---------- DATA LISTING

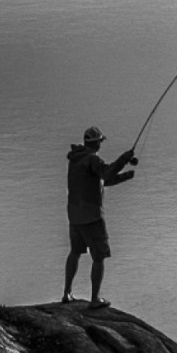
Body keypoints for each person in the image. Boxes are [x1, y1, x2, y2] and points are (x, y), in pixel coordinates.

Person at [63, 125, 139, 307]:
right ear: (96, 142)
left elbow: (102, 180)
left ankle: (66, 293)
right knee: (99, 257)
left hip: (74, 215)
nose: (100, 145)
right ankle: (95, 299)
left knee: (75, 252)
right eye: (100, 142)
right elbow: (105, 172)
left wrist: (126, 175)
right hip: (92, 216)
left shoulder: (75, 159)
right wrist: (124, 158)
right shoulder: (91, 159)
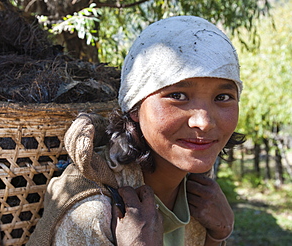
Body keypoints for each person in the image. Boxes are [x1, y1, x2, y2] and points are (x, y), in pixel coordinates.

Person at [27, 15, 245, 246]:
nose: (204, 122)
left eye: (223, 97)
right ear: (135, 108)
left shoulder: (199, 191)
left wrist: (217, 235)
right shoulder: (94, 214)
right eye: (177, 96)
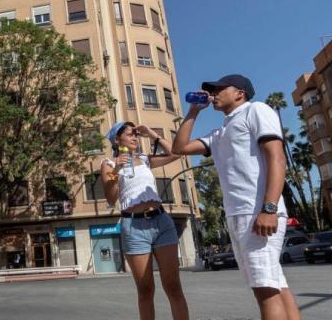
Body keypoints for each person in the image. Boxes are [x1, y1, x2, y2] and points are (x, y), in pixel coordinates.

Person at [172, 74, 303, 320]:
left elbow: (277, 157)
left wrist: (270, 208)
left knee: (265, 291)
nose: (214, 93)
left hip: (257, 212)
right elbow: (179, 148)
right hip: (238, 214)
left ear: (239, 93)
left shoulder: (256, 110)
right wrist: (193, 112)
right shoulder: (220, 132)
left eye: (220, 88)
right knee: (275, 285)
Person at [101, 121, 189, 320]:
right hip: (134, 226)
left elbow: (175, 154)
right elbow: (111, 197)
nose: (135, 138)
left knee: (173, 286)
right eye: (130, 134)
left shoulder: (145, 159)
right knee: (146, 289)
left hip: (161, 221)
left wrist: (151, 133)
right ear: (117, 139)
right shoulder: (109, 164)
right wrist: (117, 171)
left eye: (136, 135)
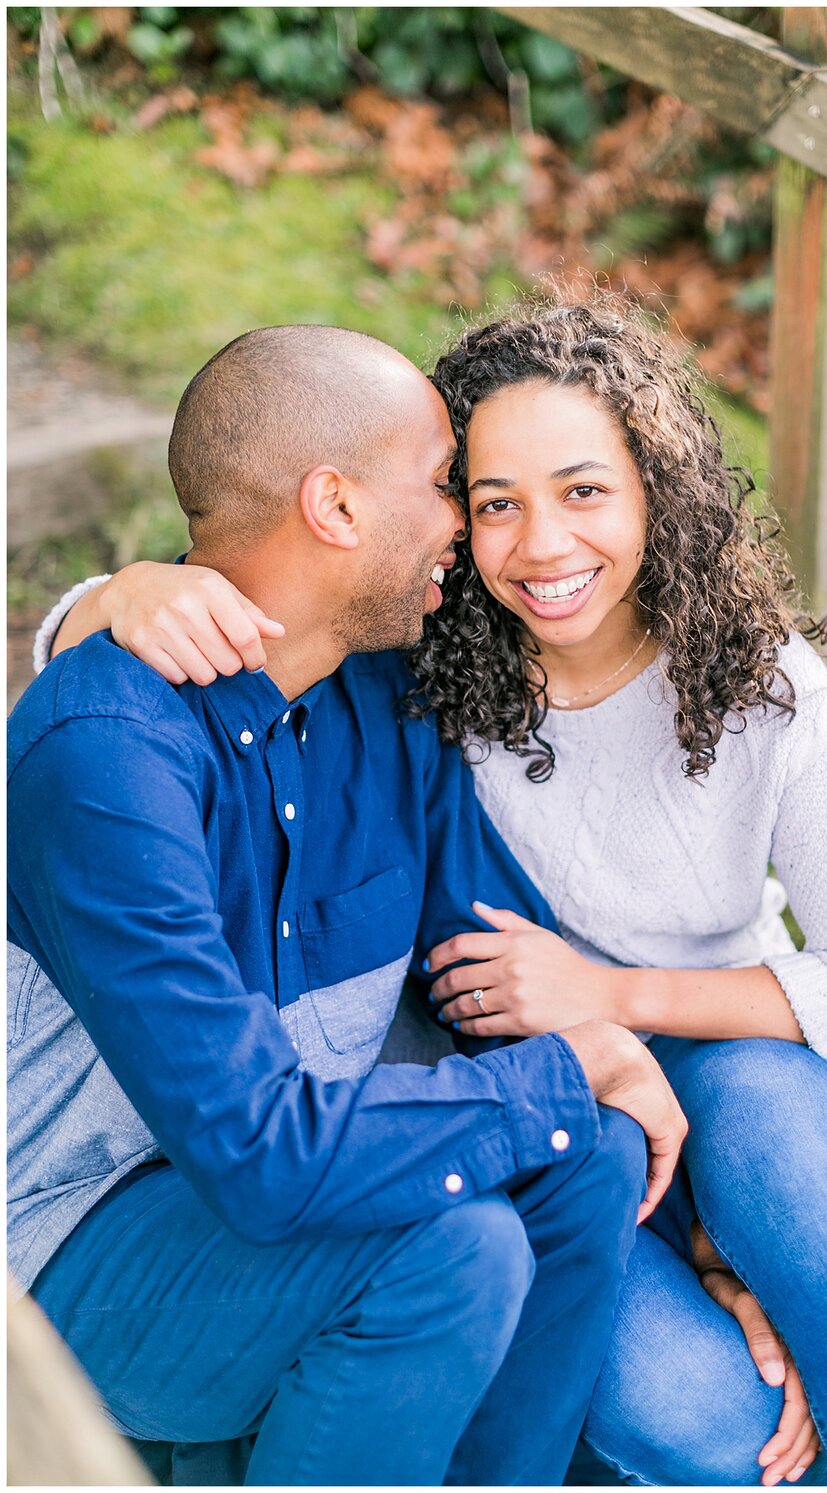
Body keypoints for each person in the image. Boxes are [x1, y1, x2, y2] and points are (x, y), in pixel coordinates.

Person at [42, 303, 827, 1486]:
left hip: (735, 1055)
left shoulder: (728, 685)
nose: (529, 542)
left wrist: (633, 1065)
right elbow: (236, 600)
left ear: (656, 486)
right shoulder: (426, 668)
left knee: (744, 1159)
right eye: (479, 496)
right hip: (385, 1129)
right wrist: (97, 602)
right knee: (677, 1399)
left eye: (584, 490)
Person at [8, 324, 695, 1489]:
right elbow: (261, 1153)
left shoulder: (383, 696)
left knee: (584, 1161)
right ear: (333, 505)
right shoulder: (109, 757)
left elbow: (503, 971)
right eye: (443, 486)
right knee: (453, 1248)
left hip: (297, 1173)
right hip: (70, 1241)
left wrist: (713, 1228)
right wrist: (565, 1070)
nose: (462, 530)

--------------------

• EXERCISE PROMPT: An exact copy is needed of the stretch above that opens with the line containing "right ear: (117, 139)" and closes with the line containing "right elbow: (261, 1153)"; the pictures are not part of it.

• THE COMPLETED TASK:
right ear: (117, 139)
right shoulder: (109, 164)
right wrist: (117, 171)
left eye: (136, 135)
Body keypoints for each person in the image. Boxes are [x1, y1, x2, y2] and points are (x, y), in pixel coordinates.

Person at [42, 303, 827, 1486]:
left hip: (735, 1055)
left shoulder: (728, 685)
nose: (529, 542)
left wrist: (633, 1065)
right elbow: (236, 600)
left ear: (656, 486)
right shoulder: (426, 668)
left knee: (744, 1159)
right eye: (479, 496)
right hip: (385, 1129)
right wrist: (97, 602)
right knee: (677, 1399)
left eye: (584, 490)
Person at [8, 324, 695, 1489]:
right elbow: (261, 1153)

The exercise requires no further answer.